Quando però si parla di «trasformazione» in industria turistica, si tocca un campo minato dal rischio degli appalti, e quindi in prospettiva delle tangenti o peggio. Cominciamo col premettere che in Italia il turismo non è governato, offre servizi di livello medio-basso contro prezzi assai elevati rispetto alla media europea, è uno dei settori dove più forte è la percentuale di lavoro nero e di precariato, in cambio di margini di profitto altissimo per pochi rispetto ai servizi offerti ai cittadini. Che per di più concentra tutto il suo impegno in una stagione molto breve mentre da noi le attività potrebbero essere molto più estese nel tempo. Non casualmente abbiamo perso in quattro anni quattro milioni di turisti (mi piacerebbe chiamarli viaggiatori, piuttosto che turisti): quattro milioni di persone che tra il 2001 e il 2006 se ne sono andati in Spagna o in Croazia piuttosto che da noi. E su questi argomento la sinistra dovrebbe essere un po' meno «schizzinosa», fare meno «spallucce ». Ho una sorta di allergia alla concezione molto diffusa rispetto ai beni culturali, di pura conservazione e preservazione, quasi di sottrazione del loro godimento, a favore di pochi per paura delle fatidiche «masse». É una concezione elitaria che ho trovato molto radicata e diffusa al ministero, e anche tra gli intellettuali di sinistra che mi hanno fatto le bucce. Mi hanno rimproverato di aprire i musei anche il sabato sera, mentre io ho fatto anche la delibera per poter far entrare nei musei le carrozzine. Ci sono nodi antichi da sciogliere: siamo legati al passato in quanto la stessa sinistra si duole perché non abbiamo più fabbriche dove lavorino gli operai, ma non gradisce affatto la prospettiva che facciamo i camerieri o i giardinieri.

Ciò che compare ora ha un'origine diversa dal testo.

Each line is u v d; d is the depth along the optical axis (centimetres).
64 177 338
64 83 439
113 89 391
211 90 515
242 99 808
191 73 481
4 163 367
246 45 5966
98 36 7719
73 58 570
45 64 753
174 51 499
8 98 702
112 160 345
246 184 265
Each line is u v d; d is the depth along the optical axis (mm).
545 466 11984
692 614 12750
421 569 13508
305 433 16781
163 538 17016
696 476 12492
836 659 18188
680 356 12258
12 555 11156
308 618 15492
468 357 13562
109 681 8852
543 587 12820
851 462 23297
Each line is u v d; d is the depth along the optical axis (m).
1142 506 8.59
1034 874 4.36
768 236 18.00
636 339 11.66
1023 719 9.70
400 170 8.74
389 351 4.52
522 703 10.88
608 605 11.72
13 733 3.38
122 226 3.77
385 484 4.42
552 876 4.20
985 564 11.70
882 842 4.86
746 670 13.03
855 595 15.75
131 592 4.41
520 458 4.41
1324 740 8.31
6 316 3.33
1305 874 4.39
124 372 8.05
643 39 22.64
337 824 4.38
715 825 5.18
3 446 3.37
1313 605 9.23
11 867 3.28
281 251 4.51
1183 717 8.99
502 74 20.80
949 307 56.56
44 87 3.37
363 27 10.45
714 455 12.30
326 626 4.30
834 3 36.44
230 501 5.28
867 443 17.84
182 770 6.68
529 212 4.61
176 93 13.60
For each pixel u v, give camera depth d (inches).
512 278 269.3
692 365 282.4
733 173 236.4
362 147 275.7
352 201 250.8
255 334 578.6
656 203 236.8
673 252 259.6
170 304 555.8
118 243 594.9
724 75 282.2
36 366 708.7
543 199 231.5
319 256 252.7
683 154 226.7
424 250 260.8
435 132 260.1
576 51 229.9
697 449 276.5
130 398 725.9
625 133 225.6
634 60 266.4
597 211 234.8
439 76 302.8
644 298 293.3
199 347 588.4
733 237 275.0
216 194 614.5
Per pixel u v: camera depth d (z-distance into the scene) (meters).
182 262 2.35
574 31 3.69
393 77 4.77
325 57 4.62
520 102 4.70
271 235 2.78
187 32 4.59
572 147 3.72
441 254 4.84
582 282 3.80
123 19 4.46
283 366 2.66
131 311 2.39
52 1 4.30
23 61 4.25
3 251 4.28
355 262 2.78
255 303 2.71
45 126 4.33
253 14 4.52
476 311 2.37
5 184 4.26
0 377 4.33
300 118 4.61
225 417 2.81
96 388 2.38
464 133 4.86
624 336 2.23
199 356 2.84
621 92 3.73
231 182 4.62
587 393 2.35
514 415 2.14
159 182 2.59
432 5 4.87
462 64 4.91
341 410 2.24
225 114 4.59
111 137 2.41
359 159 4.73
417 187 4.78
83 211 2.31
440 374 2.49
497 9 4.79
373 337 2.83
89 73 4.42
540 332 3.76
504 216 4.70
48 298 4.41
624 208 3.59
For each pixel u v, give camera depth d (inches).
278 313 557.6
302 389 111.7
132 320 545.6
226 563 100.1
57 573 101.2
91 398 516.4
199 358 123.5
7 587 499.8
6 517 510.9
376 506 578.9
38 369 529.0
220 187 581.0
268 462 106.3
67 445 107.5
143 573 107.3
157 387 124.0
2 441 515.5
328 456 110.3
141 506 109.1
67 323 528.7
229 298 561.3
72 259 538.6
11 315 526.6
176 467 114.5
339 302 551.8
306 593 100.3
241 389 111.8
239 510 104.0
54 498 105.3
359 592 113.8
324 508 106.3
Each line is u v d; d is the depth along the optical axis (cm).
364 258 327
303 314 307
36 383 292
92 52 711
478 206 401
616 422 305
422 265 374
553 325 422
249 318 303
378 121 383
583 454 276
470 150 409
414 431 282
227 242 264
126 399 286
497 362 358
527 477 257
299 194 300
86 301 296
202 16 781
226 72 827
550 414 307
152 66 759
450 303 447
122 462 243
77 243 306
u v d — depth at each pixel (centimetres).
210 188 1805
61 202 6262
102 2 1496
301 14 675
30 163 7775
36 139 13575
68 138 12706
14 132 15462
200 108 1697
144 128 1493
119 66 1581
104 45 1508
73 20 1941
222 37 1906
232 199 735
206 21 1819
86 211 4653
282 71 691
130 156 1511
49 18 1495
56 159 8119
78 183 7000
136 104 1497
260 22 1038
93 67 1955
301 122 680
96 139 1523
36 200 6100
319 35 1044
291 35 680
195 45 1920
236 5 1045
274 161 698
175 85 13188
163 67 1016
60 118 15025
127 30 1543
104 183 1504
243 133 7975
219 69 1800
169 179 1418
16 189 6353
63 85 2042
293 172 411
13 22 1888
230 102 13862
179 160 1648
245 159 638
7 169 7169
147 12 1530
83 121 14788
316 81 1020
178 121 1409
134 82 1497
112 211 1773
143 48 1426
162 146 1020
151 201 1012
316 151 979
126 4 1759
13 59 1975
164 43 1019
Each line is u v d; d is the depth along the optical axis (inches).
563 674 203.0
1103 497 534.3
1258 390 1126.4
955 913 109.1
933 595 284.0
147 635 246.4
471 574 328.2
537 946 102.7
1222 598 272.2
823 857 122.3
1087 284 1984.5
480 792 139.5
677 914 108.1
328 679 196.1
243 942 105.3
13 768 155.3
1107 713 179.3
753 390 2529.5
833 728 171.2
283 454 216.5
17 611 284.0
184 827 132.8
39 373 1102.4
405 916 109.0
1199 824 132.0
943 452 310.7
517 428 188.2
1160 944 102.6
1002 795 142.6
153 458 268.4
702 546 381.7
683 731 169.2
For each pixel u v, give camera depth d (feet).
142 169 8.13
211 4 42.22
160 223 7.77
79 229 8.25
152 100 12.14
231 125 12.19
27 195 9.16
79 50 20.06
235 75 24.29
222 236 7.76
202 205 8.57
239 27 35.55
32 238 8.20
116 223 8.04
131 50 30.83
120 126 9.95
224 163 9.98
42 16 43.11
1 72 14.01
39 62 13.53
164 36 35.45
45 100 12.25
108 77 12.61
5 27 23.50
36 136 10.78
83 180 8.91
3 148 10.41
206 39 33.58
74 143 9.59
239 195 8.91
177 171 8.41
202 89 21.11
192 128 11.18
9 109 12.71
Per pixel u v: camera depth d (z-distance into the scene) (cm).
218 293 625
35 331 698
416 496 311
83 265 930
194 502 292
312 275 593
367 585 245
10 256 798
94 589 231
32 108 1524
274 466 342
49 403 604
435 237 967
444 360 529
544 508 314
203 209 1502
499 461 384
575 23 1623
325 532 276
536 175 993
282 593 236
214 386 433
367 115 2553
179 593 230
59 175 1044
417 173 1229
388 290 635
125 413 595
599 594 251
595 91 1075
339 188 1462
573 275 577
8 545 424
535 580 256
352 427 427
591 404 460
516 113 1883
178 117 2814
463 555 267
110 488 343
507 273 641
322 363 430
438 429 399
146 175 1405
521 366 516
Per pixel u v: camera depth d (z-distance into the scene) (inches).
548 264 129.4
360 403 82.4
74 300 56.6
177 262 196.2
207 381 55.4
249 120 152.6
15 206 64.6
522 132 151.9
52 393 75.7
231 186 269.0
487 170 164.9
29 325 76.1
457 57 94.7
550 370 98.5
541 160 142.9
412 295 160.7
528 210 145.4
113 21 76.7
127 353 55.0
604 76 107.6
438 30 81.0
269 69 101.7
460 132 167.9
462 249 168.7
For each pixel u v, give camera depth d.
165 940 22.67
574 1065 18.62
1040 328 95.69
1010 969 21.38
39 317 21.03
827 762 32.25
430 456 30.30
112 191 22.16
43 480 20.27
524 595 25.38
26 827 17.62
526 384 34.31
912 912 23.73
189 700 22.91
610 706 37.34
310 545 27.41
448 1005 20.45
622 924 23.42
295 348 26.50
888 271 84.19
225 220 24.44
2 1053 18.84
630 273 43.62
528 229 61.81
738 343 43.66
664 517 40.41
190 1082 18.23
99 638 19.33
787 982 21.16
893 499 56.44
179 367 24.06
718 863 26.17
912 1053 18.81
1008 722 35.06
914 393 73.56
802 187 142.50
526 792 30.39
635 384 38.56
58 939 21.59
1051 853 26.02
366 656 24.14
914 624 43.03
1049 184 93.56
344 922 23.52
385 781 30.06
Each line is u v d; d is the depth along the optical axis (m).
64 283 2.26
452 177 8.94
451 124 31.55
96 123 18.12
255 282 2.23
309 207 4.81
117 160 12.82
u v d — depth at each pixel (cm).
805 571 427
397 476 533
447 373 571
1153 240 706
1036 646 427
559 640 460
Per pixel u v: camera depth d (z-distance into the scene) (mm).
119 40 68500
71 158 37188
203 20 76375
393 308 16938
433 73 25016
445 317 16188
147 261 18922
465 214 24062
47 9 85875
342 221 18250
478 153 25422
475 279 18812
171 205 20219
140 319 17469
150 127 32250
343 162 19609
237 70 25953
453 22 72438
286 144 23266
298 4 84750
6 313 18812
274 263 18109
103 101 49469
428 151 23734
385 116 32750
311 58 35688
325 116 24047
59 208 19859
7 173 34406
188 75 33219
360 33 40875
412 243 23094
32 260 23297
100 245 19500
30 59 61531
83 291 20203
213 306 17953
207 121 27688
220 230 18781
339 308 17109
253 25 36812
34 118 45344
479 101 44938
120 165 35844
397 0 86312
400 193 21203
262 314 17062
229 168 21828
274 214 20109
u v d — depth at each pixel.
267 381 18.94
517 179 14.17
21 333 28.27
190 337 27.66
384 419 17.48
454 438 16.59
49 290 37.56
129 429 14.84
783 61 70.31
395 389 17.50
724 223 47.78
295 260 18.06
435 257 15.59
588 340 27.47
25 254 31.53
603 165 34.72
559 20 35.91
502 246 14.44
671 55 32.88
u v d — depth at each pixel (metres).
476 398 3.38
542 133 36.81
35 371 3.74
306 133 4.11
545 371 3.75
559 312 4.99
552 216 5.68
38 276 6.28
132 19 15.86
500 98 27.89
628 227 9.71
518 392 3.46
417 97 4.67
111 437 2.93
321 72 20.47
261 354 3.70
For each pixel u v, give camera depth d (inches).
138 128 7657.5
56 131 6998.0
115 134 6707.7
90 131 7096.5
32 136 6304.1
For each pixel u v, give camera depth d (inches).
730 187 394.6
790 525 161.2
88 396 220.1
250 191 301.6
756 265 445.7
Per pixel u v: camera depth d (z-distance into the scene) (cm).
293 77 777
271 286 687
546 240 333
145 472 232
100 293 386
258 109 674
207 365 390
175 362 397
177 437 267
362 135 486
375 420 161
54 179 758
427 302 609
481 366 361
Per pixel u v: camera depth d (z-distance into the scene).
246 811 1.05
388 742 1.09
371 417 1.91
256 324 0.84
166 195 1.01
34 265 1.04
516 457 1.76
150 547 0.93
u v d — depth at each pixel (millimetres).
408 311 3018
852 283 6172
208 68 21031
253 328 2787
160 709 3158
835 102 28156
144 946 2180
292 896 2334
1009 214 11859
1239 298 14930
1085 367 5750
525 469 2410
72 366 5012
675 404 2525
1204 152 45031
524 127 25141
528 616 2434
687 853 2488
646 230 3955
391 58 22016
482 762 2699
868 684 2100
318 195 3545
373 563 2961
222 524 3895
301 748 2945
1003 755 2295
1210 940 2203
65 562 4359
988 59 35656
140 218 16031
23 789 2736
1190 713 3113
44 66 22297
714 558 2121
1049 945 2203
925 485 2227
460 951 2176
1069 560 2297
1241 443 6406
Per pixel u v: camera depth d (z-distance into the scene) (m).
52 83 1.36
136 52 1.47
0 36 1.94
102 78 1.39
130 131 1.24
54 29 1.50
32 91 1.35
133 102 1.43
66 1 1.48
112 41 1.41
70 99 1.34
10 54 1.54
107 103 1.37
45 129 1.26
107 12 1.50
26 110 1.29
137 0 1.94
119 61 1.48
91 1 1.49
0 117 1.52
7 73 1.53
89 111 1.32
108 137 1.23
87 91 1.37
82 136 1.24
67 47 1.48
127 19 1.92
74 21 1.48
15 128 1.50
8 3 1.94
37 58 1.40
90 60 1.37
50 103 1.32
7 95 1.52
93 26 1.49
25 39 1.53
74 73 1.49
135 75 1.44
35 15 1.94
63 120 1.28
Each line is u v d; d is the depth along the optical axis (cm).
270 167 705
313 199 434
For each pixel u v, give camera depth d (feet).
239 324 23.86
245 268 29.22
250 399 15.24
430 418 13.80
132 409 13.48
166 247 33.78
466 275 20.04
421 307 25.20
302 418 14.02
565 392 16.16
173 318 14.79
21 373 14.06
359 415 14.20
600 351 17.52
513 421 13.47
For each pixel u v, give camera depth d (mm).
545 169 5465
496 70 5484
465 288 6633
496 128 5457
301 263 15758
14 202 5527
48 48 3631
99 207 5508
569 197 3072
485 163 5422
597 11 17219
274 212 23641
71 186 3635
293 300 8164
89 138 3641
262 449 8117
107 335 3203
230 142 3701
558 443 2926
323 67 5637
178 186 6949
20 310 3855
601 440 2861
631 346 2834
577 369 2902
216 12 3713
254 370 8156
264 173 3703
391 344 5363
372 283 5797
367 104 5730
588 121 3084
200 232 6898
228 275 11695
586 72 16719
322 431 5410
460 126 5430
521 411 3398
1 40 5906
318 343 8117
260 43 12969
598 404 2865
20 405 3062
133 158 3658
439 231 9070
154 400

Era un dibattito che qualche decennio fa aveva altre ragioni di essere, oggi è quasi banale notare che nella globalizzazione avanzata e nel carattere immateriale dei processi di sviluppo, queste sono le risorse che abbiamo, e con cui fare i conti. Certo un processo del genere è difficile da progettare, evidentemente, tra i condoni, le sanatorie, il silenzio/ assenso per la vendita del patrimonio, il Fus quasi dimezzato. Se si desertificano i valori che possono costituire la qualità di quello sviluppo, poi non ci si può costruire una politica sopra. Ristabilendo regole e precauzioni, si può pensare a processi finanziari limpidi, e a anche a premunirci contro un turismo che minacciasse di usurare i beni che promuove. É una sfida che vale la pena raccogliere, avendo lungo tutta la filiera l'ossessione della qualità. E non mi riferisco agli alberghi a cinque stelle,ma agli ostelli della giovent ù, ai campeggi, all'impatto ambientale delle infrastrutture, e al problema connesso della mobilità. Sono consapevole di aver toccato solo di sfuggita tanti temi, altrimenti ci sarebbe voluto un saggio chilometrico.
L'idea di fondo è che bisogna costruire un sistema, e anche senza scomodare Roosevelt, c'è proprio bisogno di un «new deal». L'Italia attraversa una crisi e un declino non dissimili da quelli dell'America degli anni venti, un declino economico, sociale e perfino morale.
Proviamo a restringere il campo allo spettacolo: il cinema è fermo, il teatro allo sbando (almeno quello istituzionale), la musica taglia produzioni. A quanto bisogna riportare la percentuale di ricchezza per la cultura? Quali potrebbero essere le cose immediate da fare subito da parte di un governo di centrosinistra, chiunque siaministro. Per lo spettacolo ci sono tre priorità. La prima è riportare il livello del Fus a quello del 2001, il suo punto più alto, di cui resto orgogliosa, e che non mi fu affatto facile ottenere, pure da persone di valore come Visco. Per il cinema, bisogna subito impostare la riforma, basata su una quota di trasferimento pubblico, perché l'intervento pubblico nel cinema è ancora necessario, come nel teatro, nella musica o nelle biblioteche. I tre pilastri dovrebbero essere il trasferimento diretto, destinato principalmente a opere prime (e forse anche seconde), cortometraggi e documentari. Bisogna promuovere una palestra possibile per nuovi talenti. Per decidere tutto questo, senza cadere nell'arbitrio, non si sfugge a commissioni autorevoli e indipendenti che decidano. Il parlamento può al massimo valutare lo spessore scientifico dei loro componenti.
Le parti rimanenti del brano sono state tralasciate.